Item 5.02 Departure of Directors or Certain Officers; Election of Directors;
Appointment of Certain Officers; Compensatory Arrangements of Certain
Officers.
On September 20, 2021, Beasley Broadcast Group, Inc. (the "Company") entered
into new employment agreements with Caroline Beasley, Bruce Beasley and Brian
Beasley, and Beasley Mezzanine Holdings, LLC, a wholly owned subsidiary of the
Company ("Holdings"), entered into an employment agreement with Marie Tedesco.
The following summaries of the employment agreements do not purport to be
complete and are qualified by reference to the full text of the employment
agreements, which are filed as Exhibits 10.1, 10.2, 10.3 and 10.4 hereto,
respectively, and which are incorporated herein by reference.
Executive Employment Agreements of Caroline Beasley, Bruce Beasley and Brian
Beasley
The employment agreements between the Company and each of Ms. Caroline Beasley,
Mr. Bruce Beasley and Mr. Brian Beasley have initial terms that expire on
July 1, 2024, subject to renewal for successive one year periods upon mutual
agreement of the Company and the applicable executive in writing. Pursuant to
the employment agreements, the executives will serve in the following positions
with the Company: Ms. Caroline Beasley as Chief Executive Officer, Mr. Bruce
Beasley as President and Mr. Brian Beasley as Chief Operating Officer.
The employment agreements entitle each executive to the following compensation
and benefits: (i) an annual base salary, retroactively effective as of July 1,
2021, of $1,250,000 for Ms. Caroline Beasley and $600,000 for each of Mr. Bruce
Beasley and Mr. Brian Beasley, subject to adjustment as set forth in the
applicable agreement or determined by the Company's board of directors (the
"Board"), as applicable; (ii) payments equal to the amount payable by the
executive for coverage under the Company's employee benefit plans plus an
additional amount equal to the taxes payable by the executive as a result of
such payments; (iii) the opportunity to earn an annual bonus award based on
performance under the Company's performance incentive plan; and (iv) a monthly
car allowance of $1,000. The employment agreements also provide for (i) sign-on
bonuses for Ms. Caroline Beasley and Mr. Brian Beasley as set forth in the
applicable agreement; and (ii) restricted stock unit awards of 150,000
restricted stock units for Ms. Caroline Beasley and 105,000 restricted stock
units for each of Mr. Bruce Beasley and Mr. Brian Beasley. The restricted stock
units will vest in substantially equal installments on each of July 1, 2022,
2023 and 2024, subject to the executive's continued employment on each vesting
date.

§ ASSIGNMENT 1
Answer these from the filing:
(a) Which company entered into the employment agreement with Marie Tedesco?
(b) What position will Mr. Brian Beasley hold?
(c) How much is the monthly car allowance?
§ ASSIGNMENT 2
Retype the filing from "On September 20, 2021, Beasley" to "with Marie Tedesco.".
§ ASSIGNMENT 3
Say whether each statement agrees with the filing. Give yes or no and quote the words that decide it.
(a) The initial terms of the three executives' agreements expire on July 1, 2024.
(b) Mr. Bruce Beasley gets a sign-on bonus.
(c) Ms. Caroline Beasley's annual base salary is $600,000.
The lines after this are separate material, not part of the filing.

§ SUPPLIED DATA
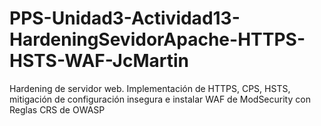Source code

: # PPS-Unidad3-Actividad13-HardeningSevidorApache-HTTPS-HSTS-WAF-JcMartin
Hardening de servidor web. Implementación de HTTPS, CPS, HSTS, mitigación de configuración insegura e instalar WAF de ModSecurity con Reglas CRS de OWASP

§ ANSWER AREA 1
(a) Beasley Mezzanine Holdings, LLC
(b) Chief Operating Officer
(c) $1,000

§ ANSWER AREA 2
On September 20, 2021, Beasley Broadcast Group, Inc. (the "Company") entered
into new employment agreements with Caroline Beasley, Bruce Beasley and Brian
Beasley, and Beasley Mezzanine Holdings, LLC, a wholly owned subsidiary of the
Company ("Holdings"), entered into an employment agreement with Marie Tedesco.

§ ANSWER AREA 3
(a) Yes: "have initial terms that expire on July 1, 2024"
(b) No: "sign-on bonuses for Ms. Caroline Beasley and Mr. Brian Beasley"
(c) No: "$1,250,000 for Ms. Caroline Beasley"